[PATCH] iseries_veth: Simplify full-queue handling

The iseries_veth driver often has multiple netdevices sending packets over
a single connection to another LPAR. If the bandwidth to the other LPAR is
exceeded, all the netdevices must have their queues stopped.

The current code achieves this by queueing one incoming skb on the
per-netdevice port structure. When the connection is able to send more packets
we iterate through the port structs and flush any packet that is queued,
as well as restarting the associated netdevice's queue.

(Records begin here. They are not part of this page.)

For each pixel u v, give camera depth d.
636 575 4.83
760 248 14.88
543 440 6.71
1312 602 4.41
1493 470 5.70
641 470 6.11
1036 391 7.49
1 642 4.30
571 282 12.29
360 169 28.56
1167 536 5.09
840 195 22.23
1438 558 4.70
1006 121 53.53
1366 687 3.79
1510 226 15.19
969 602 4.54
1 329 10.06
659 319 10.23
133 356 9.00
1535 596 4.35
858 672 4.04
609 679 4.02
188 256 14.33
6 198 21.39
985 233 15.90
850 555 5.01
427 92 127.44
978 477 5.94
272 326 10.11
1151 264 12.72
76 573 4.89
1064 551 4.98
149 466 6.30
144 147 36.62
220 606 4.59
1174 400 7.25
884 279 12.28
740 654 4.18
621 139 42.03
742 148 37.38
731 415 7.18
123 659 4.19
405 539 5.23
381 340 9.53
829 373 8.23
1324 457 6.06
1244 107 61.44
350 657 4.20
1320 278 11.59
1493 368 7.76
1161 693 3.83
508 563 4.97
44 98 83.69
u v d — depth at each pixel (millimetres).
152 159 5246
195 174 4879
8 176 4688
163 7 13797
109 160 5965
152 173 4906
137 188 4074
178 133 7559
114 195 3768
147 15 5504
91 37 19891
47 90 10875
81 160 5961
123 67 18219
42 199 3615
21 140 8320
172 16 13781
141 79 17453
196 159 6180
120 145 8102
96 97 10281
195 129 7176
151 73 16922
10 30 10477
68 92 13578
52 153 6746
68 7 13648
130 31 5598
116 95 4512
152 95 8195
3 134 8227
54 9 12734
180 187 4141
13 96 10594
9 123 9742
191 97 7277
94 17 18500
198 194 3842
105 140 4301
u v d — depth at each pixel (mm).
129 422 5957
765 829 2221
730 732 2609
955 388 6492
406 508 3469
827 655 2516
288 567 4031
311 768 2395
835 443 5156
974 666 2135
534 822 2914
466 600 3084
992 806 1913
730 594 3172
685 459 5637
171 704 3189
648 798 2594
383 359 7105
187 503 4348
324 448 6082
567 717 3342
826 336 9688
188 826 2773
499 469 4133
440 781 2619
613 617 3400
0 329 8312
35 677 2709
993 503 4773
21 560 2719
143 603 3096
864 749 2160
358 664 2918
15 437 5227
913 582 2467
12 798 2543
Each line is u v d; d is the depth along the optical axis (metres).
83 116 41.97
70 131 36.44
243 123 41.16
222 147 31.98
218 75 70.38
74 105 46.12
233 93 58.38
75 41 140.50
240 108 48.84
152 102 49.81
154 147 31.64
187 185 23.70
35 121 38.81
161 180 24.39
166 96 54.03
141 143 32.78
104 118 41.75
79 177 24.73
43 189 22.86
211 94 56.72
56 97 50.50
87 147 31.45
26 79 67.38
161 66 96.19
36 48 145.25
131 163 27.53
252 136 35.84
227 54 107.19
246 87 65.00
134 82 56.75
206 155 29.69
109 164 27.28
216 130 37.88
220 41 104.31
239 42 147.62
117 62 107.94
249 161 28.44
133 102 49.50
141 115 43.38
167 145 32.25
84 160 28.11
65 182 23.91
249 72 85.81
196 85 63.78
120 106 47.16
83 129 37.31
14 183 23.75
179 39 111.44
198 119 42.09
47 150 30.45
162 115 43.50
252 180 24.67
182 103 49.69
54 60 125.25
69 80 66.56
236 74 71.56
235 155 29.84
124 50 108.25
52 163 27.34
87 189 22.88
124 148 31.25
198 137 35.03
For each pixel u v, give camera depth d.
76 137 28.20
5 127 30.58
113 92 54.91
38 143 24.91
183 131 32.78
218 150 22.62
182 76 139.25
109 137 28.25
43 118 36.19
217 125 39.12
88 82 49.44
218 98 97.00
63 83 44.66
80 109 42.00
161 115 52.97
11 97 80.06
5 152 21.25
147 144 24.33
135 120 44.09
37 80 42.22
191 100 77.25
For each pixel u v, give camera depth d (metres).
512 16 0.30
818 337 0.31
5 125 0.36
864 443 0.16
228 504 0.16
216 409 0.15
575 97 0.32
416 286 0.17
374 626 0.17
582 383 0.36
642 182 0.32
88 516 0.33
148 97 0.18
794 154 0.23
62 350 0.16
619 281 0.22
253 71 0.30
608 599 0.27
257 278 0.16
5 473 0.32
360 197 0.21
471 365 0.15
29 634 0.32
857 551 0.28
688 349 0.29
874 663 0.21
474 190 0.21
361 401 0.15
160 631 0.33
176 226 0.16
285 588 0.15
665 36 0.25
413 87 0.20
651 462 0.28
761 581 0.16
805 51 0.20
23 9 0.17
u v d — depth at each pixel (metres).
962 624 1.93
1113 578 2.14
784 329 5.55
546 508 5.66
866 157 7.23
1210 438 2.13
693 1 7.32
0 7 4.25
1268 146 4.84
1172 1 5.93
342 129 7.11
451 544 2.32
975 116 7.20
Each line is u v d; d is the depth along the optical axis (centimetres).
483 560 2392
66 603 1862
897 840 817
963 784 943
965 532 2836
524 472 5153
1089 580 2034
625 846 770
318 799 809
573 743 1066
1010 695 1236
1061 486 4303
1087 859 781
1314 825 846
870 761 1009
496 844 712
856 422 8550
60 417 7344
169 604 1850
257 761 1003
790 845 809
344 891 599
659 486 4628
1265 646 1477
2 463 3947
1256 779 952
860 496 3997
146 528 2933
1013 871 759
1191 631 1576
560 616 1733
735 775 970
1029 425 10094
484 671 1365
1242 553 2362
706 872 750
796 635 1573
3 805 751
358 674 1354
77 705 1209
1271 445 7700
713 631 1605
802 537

This arrangement makes less sense now that we have per-connection TX timers,
rather than the per-netdevice generic TX timer.

The new code simply detects when one of the connections is full, and stops
the queue of all associated netdevices. Then when a packet is acked on that
connection (ie. there is space again) all the queues are woken up.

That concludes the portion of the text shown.